Si vorrebbe dunque limitare la libertà di tenere armi in casa con le adeguate misure di sicurezza. Cittadini, militi, tiratori, collezionisti dovrebbero rinunciare a questa libertà perché ritenuti non abbastanza responsabili e non al riparo dal rischio che una loro arma possa un giorno venir utilizzata, da loro stessi o da membri della loro famiglia, per perpetrare atti di violenza. Questa imputazione diretta, personale, del rischio e la sua generalizzazione sono il risvolto più urtante e offensivo dell’iniziativa, anche per chi non ha la passione delle armi. Sarebbe come limitare drasticamente l’uso dell’automobile, concedendolo solo a chi ne dimostri l’assoluto bisogno, perché vi è una minoranza di automobilisti che di tanto in tanto scambia le nostre strade per un circuito di formula uno e causa incidenti mortali.
Proviamo ad immedesimarci con il collezionista o il tiratore o il semplice cittadino responsabile che da anni custodisce con cura le sue armi a casa, nel pieno rispetto delle leggi e della sicurezza altrui, armi che non hanno quindi mai offeso nessuno.

Tutt’a un tratto, una legge dello Stato gli verrà a dire che lui, quelle armi, non le può più tenere in casa: non ha fatto del male a nessuno e a lui personalmente non si rimprovera nulla, però ora quegli arnesi sono un pericolo per la comunità. E per il “bene di tutti” ora il suo senso di responsabilità ed il suo personale rispetto delle leggi non bastano più; anzi, non contano più nulla. Le sue armi, lì a casa sua, sono una minaccia che lui non può più controllare. Questa è la portata dell’iniziativa: un cuneo conficcato senza alcun rispetto tra lui e la sua libertà responsabile.

Qui non si tratta di decidere se introdurre una nuova libertà o un nuovo diritto: si tratta invece di decidere se sopprimere o limitare drasticamente una libertà e un diritto esistenti da tempo, che fanno parte di una nostra tradizione e sostanziano il reciproco rapporto di fiducia tra lo Stato e il cittadino. Sono due questioni molto diverse. Il no ad una nuova libertà pesa assai meno dello stralcio di una libertà consolidata: il primo è un’aspirazione svanita, il secondo è una ferita profonda nel corpo della società. La nostra democrazia diretta è stata per decenni il terreno di battaglia per l’introduzione di nuovi spazi di libertà o per l’allargamento degli spazi di libertà esistenti. Un bene preziosissimo che molti ci invidiano. Da diversi anni è purtroppo divenuta un’arena in cui ci si scontra quasi esclusivamente su proposte tese a limitare le libertà così faticosamente conquistate in passato, anche quelle più elementari, in nome dell’utopia di una società senza rischi. E il risultato non sarà una – impossibile – società senza rischi, ma una società in cui la responsabilità individuale perde qualsiasi peso, con i rischi che ne conseguono.

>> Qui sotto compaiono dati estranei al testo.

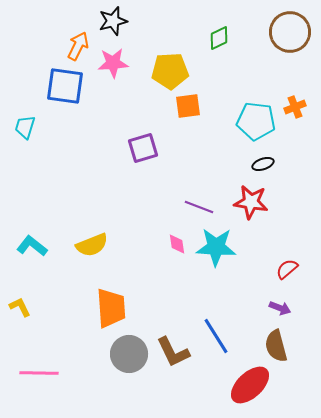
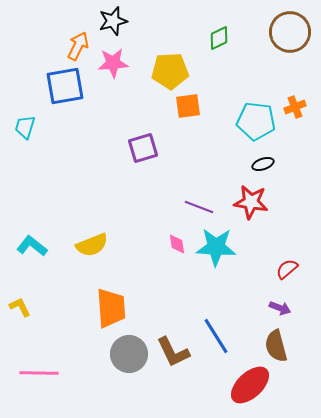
blue square: rotated 18 degrees counterclockwise
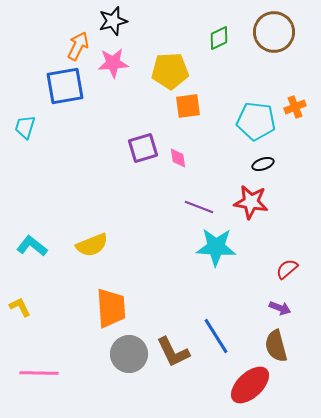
brown circle: moved 16 px left
pink diamond: moved 1 px right, 86 px up
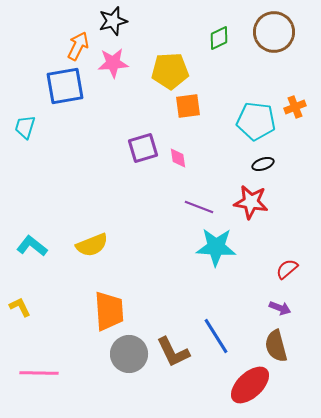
orange trapezoid: moved 2 px left, 3 px down
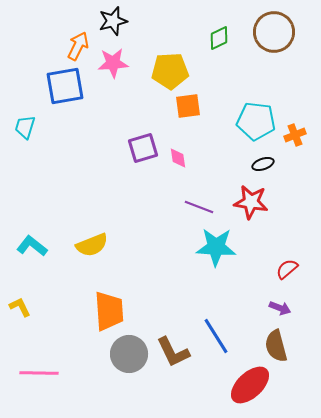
orange cross: moved 28 px down
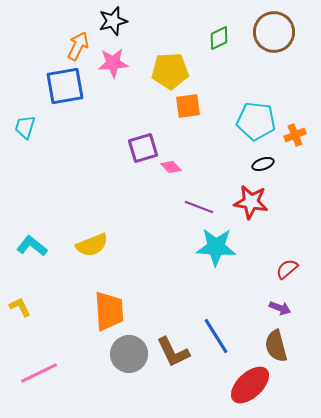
pink diamond: moved 7 px left, 9 px down; rotated 35 degrees counterclockwise
pink line: rotated 27 degrees counterclockwise
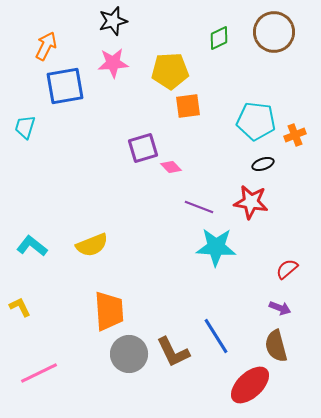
orange arrow: moved 32 px left
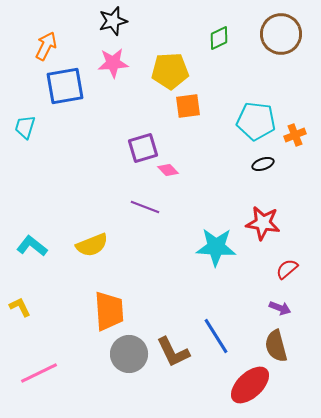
brown circle: moved 7 px right, 2 px down
pink diamond: moved 3 px left, 3 px down
red star: moved 12 px right, 21 px down
purple line: moved 54 px left
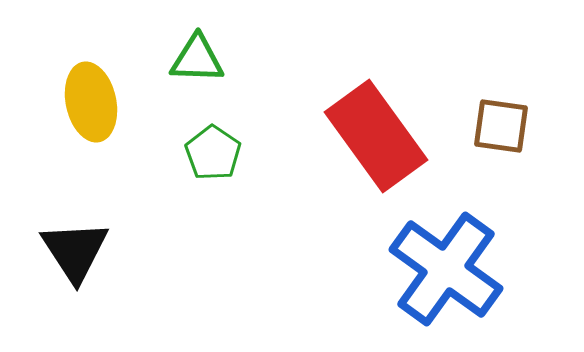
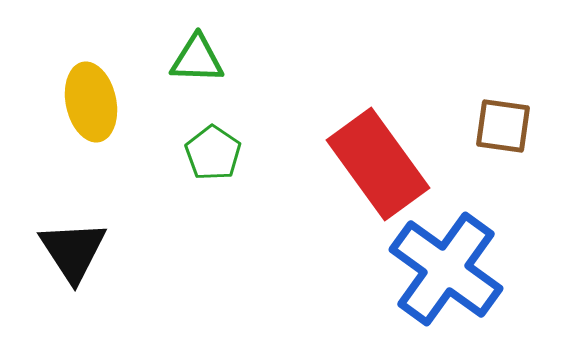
brown square: moved 2 px right
red rectangle: moved 2 px right, 28 px down
black triangle: moved 2 px left
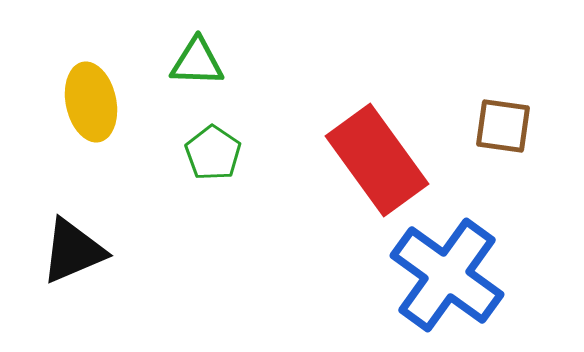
green triangle: moved 3 px down
red rectangle: moved 1 px left, 4 px up
black triangle: rotated 40 degrees clockwise
blue cross: moved 1 px right, 6 px down
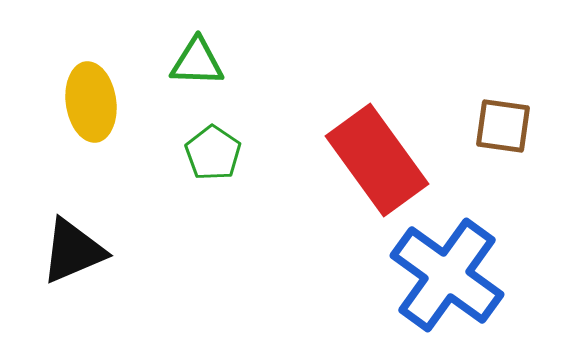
yellow ellipse: rotated 4 degrees clockwise
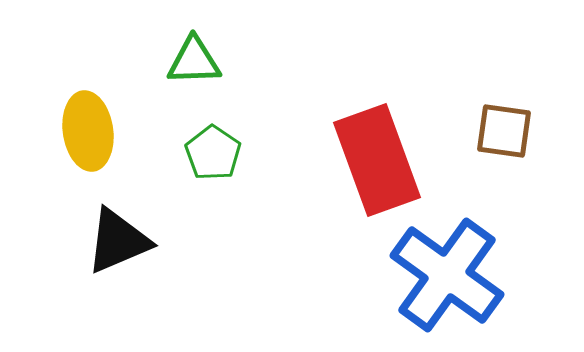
green triangle: moved 3 px left, 1 px up; rotated 4 degrees counterclockwise
yellow ellipse: moved 3 px left, 29 px down
brown square: moved 1 px right, 5 px down
red rectangle: rotated 16 degrees clockwise
black triangle: moved 45 px right, 10 px up
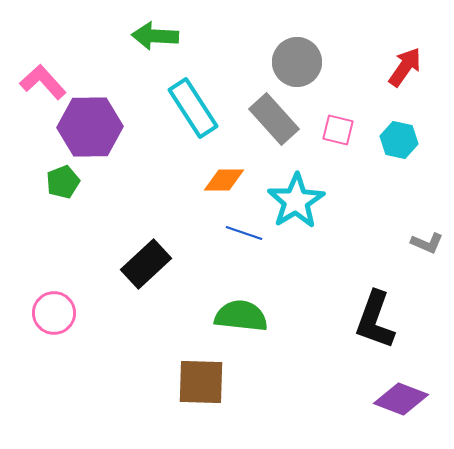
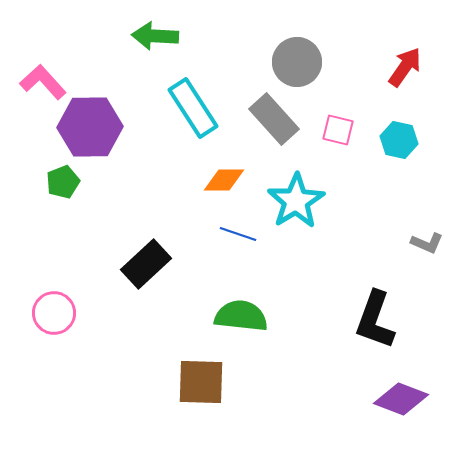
blue line: moved 6 px left, 1 px down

Se l’irresponsabilità di pochi prevale sistematicamente sulla responsabilità dei molti si arriva anche al ribaltamento di una delle regole basilari della democrazia: la regola di maggioranza. Un principio che non va certo applicato meccanicamente in ogni ambito e per ogni circostanza, ma non va nemmeno banalizzato e strattonato fino al punto da venir svuotato della sua sostanza e della sua pregnanza. Non possiamo in altre parole instaurare a poco a poco una società governata, cioè limitata nelle sue libertà, dai rischi portati da una ristretta minoranza di persone che non rispettano le regole volute dalla maggioranza dei cittadini liberi e responsabili.